LESETEXT |
★ ★ ★ ★ ★

Main-Tauber-Kreis/Bad Mergentheim. Pünktlich zum 13-jährigen Bestehen des „Sonnenschein“, dem ambulanten Kinder- und Jugendhospizdienst der Malteser, erweitert sich nun das Angebot. Schon lange habe man das Ziel gehabt, eine Trauergruppe speziell für Kinder und Jugendliche anzubieten, erzählt Koordinatorin Elsbeth Kiesel im Gespräch. Doch weil es dazu qualifiziertes Personal brauchte, blieb der Wunsch lange nur ein solcher.
Nun fand sich mit Bettina Frisch eine in der Trauerarbeit erfahrene Kraft, welche die Kurse verantwortlich durchführen wird. Unterstützt wird sie dabei von den ehrenamtlichen Kräften Angela Wunderlich sowie Rolf und Doris Kübler.

★ ★ ★ ★ ★

BEREITGESTELLTES MATERIAL |
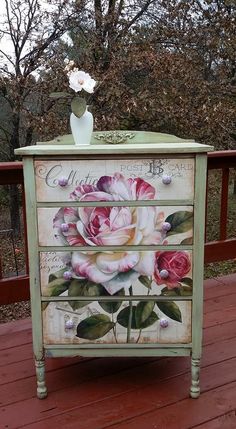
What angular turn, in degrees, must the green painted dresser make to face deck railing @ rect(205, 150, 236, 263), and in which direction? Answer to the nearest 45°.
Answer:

★ ★ ★ ★ ★

AUFGABE |
Erklären Sie in ein bis drei Sätzen, warum der Wunsch nach einer Trauergruppe für Kinder und Jugendliche laut dem Lesetext lange nur ein Wunsch blieb.

ANTWORT |
Für eine solche Trauergruppe brauchte es qualifiziertes Personal. Deshalb blieb der Wunsch lange unerfüllt, bis sich mit Bettina Frisch eine in der Trauerarbeit erfahrene Kraft fand.